Voice recognition algorithms have advanced steadily in the past few years. And with a new Dragon coming out each year, the super-responsive and virtual friends Siri, and now with Google Voice Search, voice recognition is not going away anytime soon. But, even though we may be successful getting the computer to recognize our speech and transcribing it into words, how do we make the computer truly “understand” us?
The way voice recognition works currently is based on one or both of the following modes. The acoustic model uses statistics to turn sounds into words. Once the first part of a word is spoken, there are only a finite number of subsequent sound combinations that would lead to a recognized word. The language model attempts to match words that usually go together.
Though I can train my computer to convert my speech to text, other scenarios may pose additional problems, such as background noise, different accents and poor sound quality. Further, when I speak to Dragon or to Siri, or any of a number of my other virtual friends, I have to be deliberate and clear in my speech. We may think we are training the computers, but in reality, the computers are training us, because natural speech does not work that way. Natural, conversational speech is, more often than not, too fast and unclear for computers to understand.
(Disney and Pixar's WALL-E captivated young and old alike with the emotional tale of robots that can 'love'.)
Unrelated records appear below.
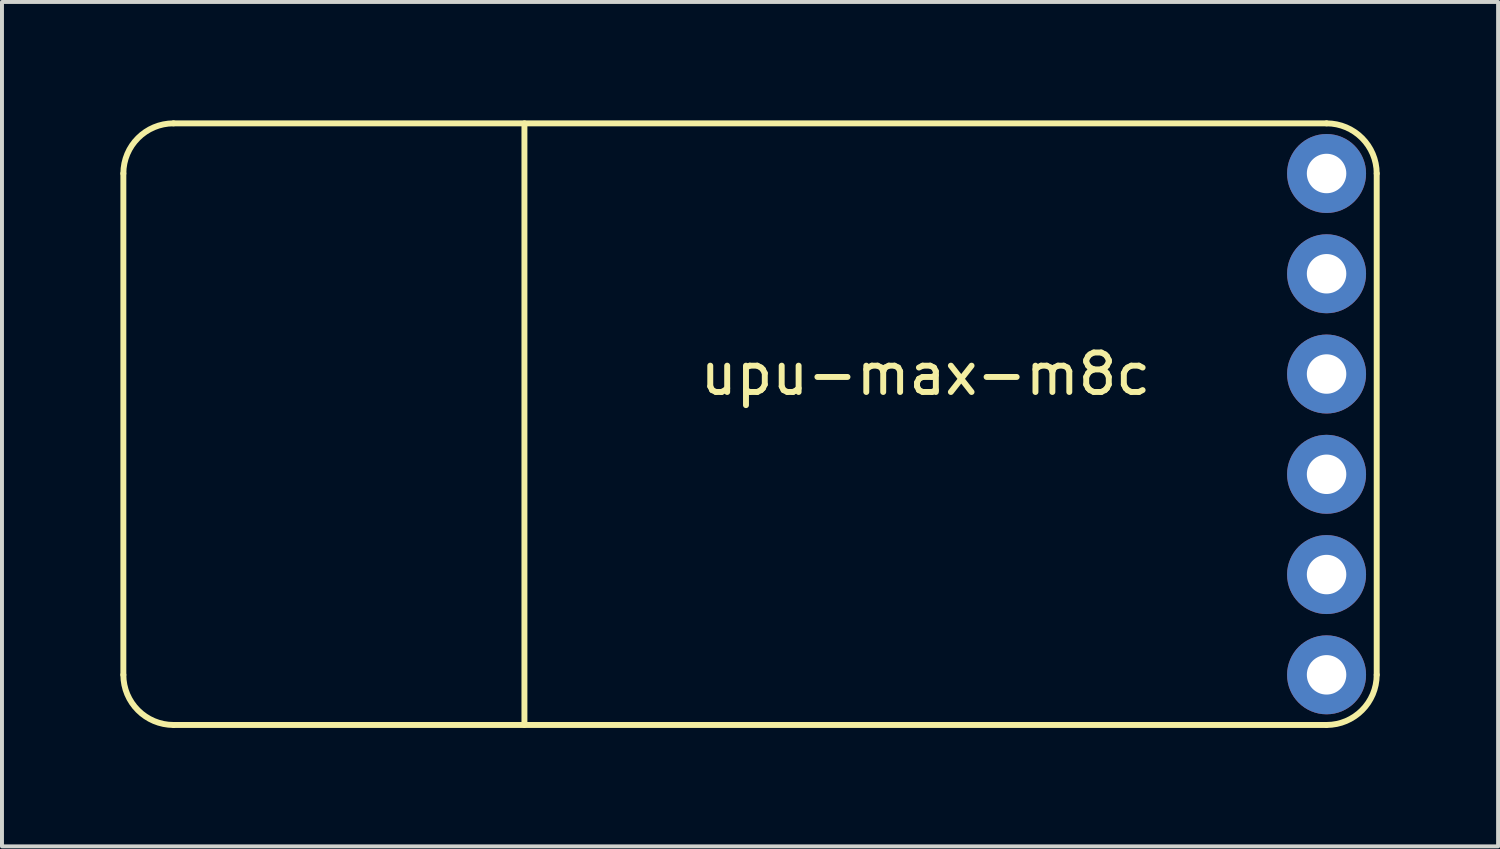
<source format=kicad_pcb>
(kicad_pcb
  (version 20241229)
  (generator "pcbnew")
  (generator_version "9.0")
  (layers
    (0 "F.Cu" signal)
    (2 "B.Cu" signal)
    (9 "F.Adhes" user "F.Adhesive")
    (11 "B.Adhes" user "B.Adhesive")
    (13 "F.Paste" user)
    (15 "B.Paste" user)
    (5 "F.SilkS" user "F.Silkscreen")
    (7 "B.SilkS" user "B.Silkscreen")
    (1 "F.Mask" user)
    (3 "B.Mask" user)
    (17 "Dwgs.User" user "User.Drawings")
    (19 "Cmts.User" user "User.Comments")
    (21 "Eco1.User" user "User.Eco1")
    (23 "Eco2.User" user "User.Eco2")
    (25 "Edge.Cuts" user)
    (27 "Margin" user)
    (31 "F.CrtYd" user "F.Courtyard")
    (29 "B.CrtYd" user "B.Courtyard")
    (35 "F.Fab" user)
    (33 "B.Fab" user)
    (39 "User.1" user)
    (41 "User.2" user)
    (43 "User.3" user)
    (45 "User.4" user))
  (footprint "upu-max-m8c"
    (layer "F.Cu")
    (at 30.555 14.045)
    (property "Reference" "upu-max-m8c" (at -10.16 -7.62 0) (unlocked yes) (layer "F.SilkS") (effects (font (size 1 1) (thickness 0.15))))
    (attr through_hole)
    (fp_line (start -30.48 0) (end -30.48 -12.7) (stroke (width 0.15) (type solid)) (layer "F.SilkS"))
    (fp_line (start -29.21 -13.97) (end 0 -13.97) (stroke (width 0.15) (type solid)) (layer "F.SilkS"))
    (fp_line (start -20.32 -13.97) (end -20.32 1.27) (stroke (width 0.15) (type solid)) (layer "F.SilkS"))
    (fp_line (start 0 1.27) (end -29.21 1.27) (stroke (width 0.15) (type solid)) (layer "F.SilkS"))
    (fp_line (start 1.27 -12.7) (end 1.27 0) (stroke (width 0.15) (type solid)) (layer "F.SilkS"))
    (fp_arc (start -30.48 -12.7) (mid -30.108026 -13.598026) (end -29.21 -13.97) (stroke (width 0.15) (type solid)) (layer "F.SilkS"))
    (fp_arc (start -29.21 1.27) (mid -30.108026 0.898026) (end -30.48 0) (stroke (width 0.15) (type solid)) (layer "F.SilkS"))
    (fp_arc (start 0 -13.97) (mid 0.898026 -13.598026) (end 1.27 -12.7) (stroke (width 0.15) (type solid)) (layer "F.SilkS"))
    (fp_arc (start 1.27 0) (mid 0.898026 0.898026) (end 0 1.27) (stroke (width 0.15) (type solid)) (layer "F.SilkS"))
    (pad "1" thru_hole circle (at 0 0) (size 2 2) (drill 1) (layers "*.Cu" "*.Mask"))
    (pad "2" thru_hole circle (at 0 -2.54) (size 2 2) (drill 1) (layers "*.Cu" "*.Mask"))
    (pad "3" thru_hole circle (at 0 -5.08) (size 2 2) (drill 1) (layers "*.Cu" "*.Mask"))
    (pad "4" thru_hole circle (at 0 -7.62) (size 2 2) (drill 1) (layers "*.Cu" "*.Mask"))
    (pad "5" thru_hole circle (at 0 -10.16) (size 2 2) (drill 1) (layers "*.Cu" "*.Mask"))
    (pad "6" thru_hole circle (at 0 -12.7) (size 2 2) (drill 1) (layers "*.Cu" "*.Mask"))
    (zone (net_name "") (layers "F.Cu" "B.Cu") (name "GPS_ANTENNA") (hatch edge 0.508) (connect_pads) (min_thickness 0.254) (filled_areas_thickness no) (keepout (tracks not_allowed) (vias not_allowed) (pads not_allowed) (copperpour not_allowed) (footprints not_allowed)) (placement (enabled no)) (fill) (polygon (pts (xy 10.235 15.315) (xy 0.075 15.315) (xy 0.075 0.075) (xy 10.235 0.075)))))
  (gr_rect
    (start -3 -3)
    (end 34.9 18.39)
    (stroke (width 0.1) (type default))
    (fill no)
    (layer "Edge.Cuts")))
</source>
Peter Robinson, Professor of Computer Technology at the University of Cambridge Computer Laboratory, wants to change all that. He wants computers to not only understand what we are saying, but how we are saying it. Along with just the words themselves, come a wide variety of cues as to the emotions of the speaker. For instance, facial expressions, tone of voice, head movement and body movement all provide subtext to the meaning of the words. To account for this, Robinson has programmed into his computer 400 predefined mental states, which are triggered by reading these expressions and movements in the speaker. “The computer can correctly read my mind more than 70% of the time, and that’s as well as most people can understand me,” he remarks.
Robinson is not satisfied however with just having the computer read his emotions. Rather, he wants a computer that can respond emotionally as well. Of course, not all of us want such an emotional collection of bytes. I, for one, want my computer to do what I tell it to do. I don’t need a computer to do what it feels like doing. I’ve got children for that.